● THE DATA:
=== Section Start ===
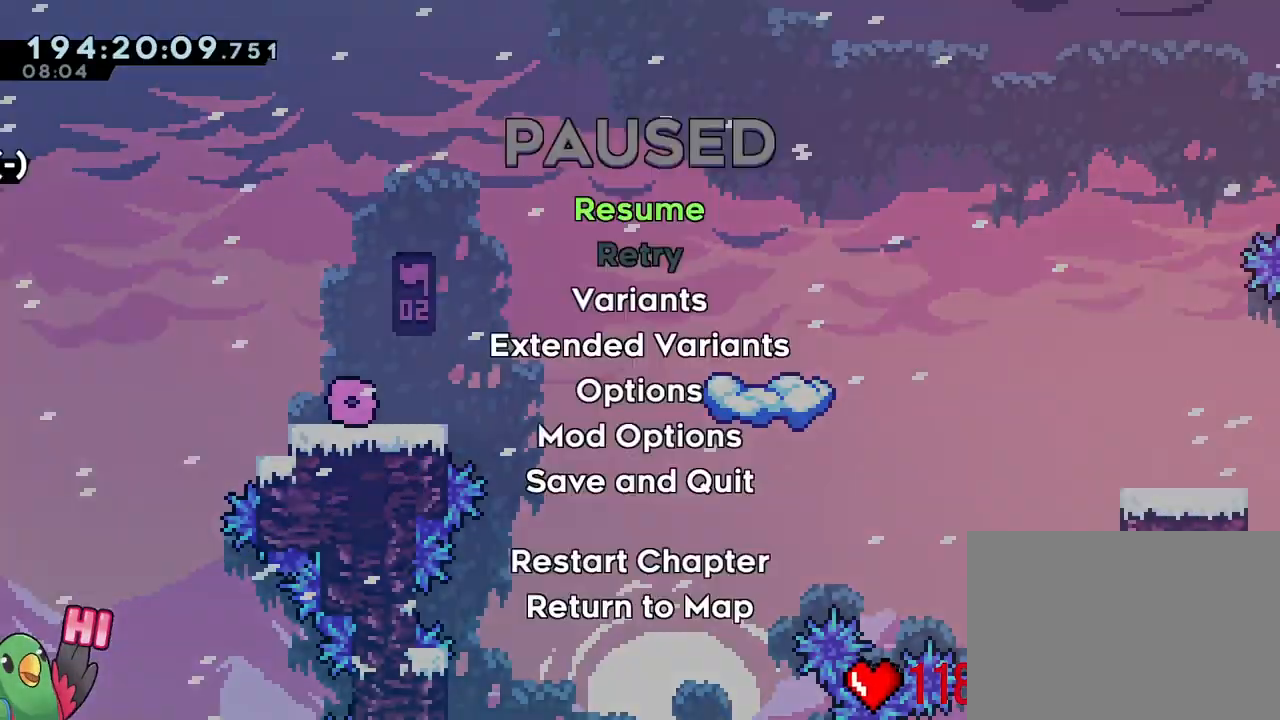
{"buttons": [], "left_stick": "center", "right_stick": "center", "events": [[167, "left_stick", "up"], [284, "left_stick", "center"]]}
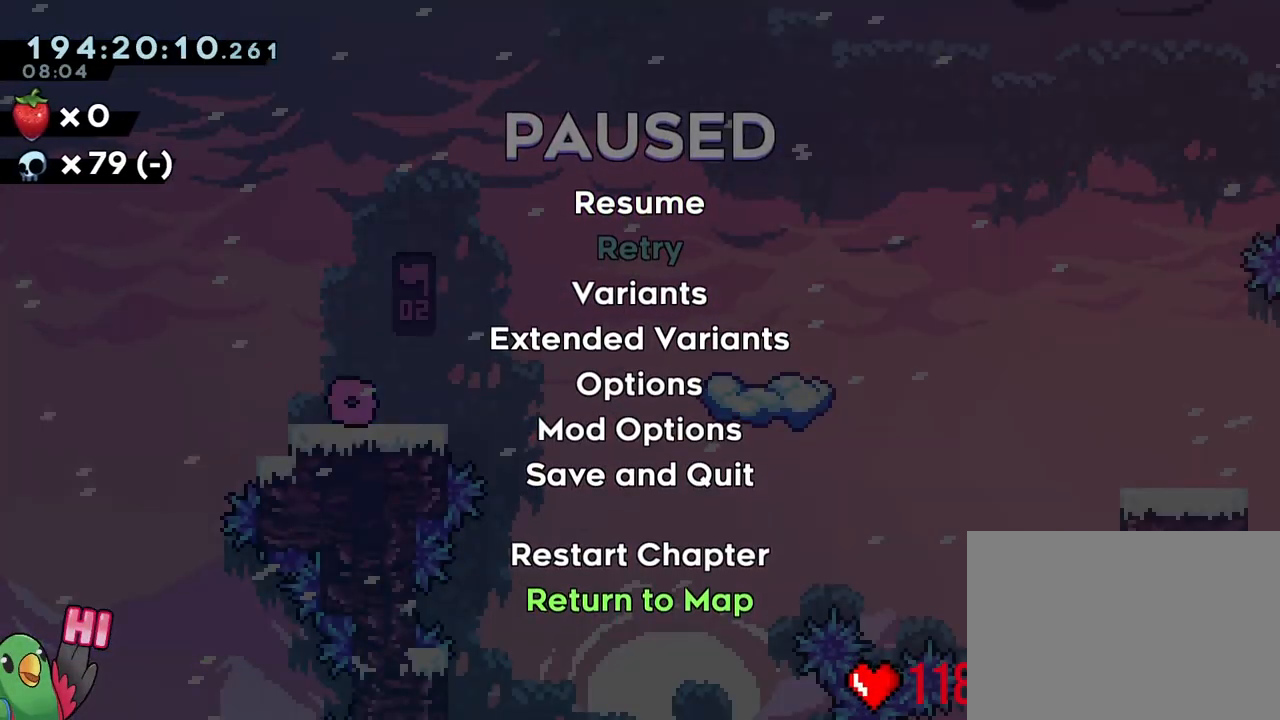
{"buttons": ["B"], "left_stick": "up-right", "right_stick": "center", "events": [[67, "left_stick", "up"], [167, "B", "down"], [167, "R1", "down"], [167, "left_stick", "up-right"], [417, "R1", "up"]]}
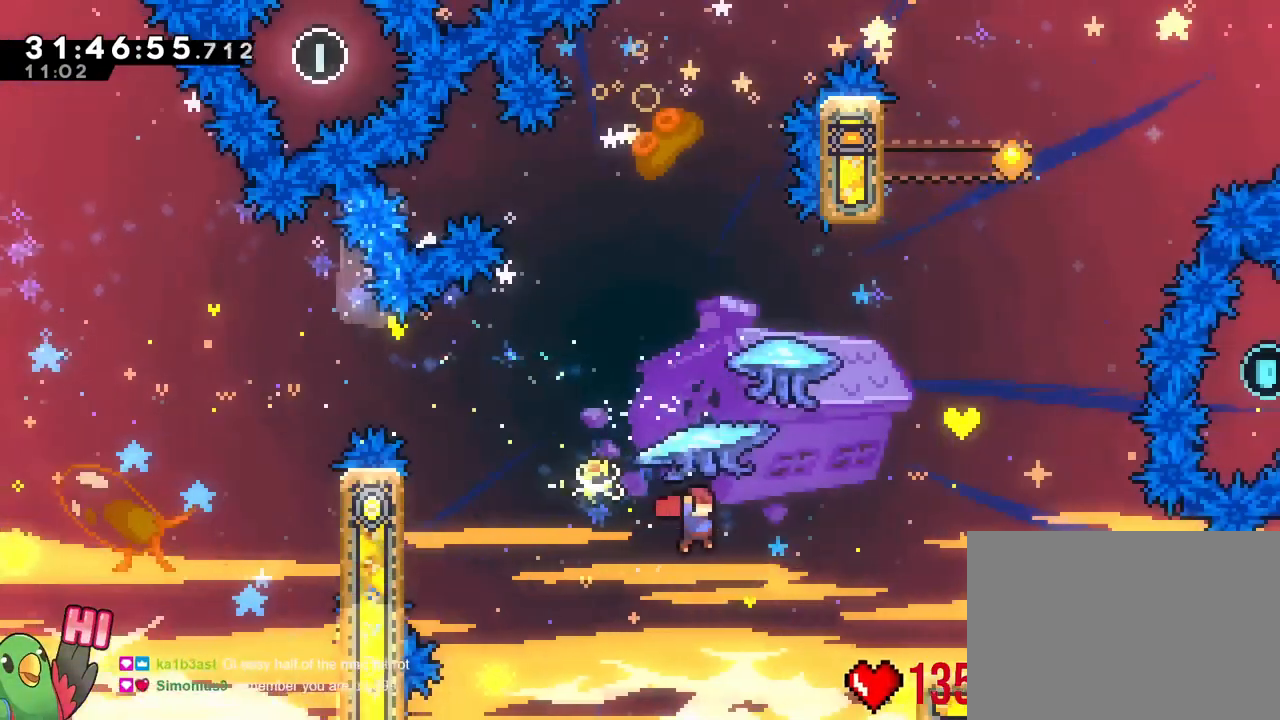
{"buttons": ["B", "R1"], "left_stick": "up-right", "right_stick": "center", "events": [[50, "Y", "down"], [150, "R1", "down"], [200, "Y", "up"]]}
=== Section End ===
● TASK INSTRUCTIONS: Write out the whole listing exactly as it appears, and omit the pictures.

● SOLUTION FOR THIS EXERCISE:
{"buttons": [], "left_stick": "center", "right_stick": "center", "events": [[167, "left_stick", "up"], [284, "left_stick", "center"]]}
{"buttons": ["B"], "left_stick": "up-right", "right_stick": "center", "events": [[67, "left_stick", "up"], [167, "B", "down"], [167, "R1", "down"], [167, "left_stick", "up-right"], [417, "R1", "up"]]}
{"buttons": ["B", "R1"], "left_stick": "up-right", "right_stick": "center", "events": [[50, "Y", "down"], [150, "R1", "down"], [200, "Y", "up"]]}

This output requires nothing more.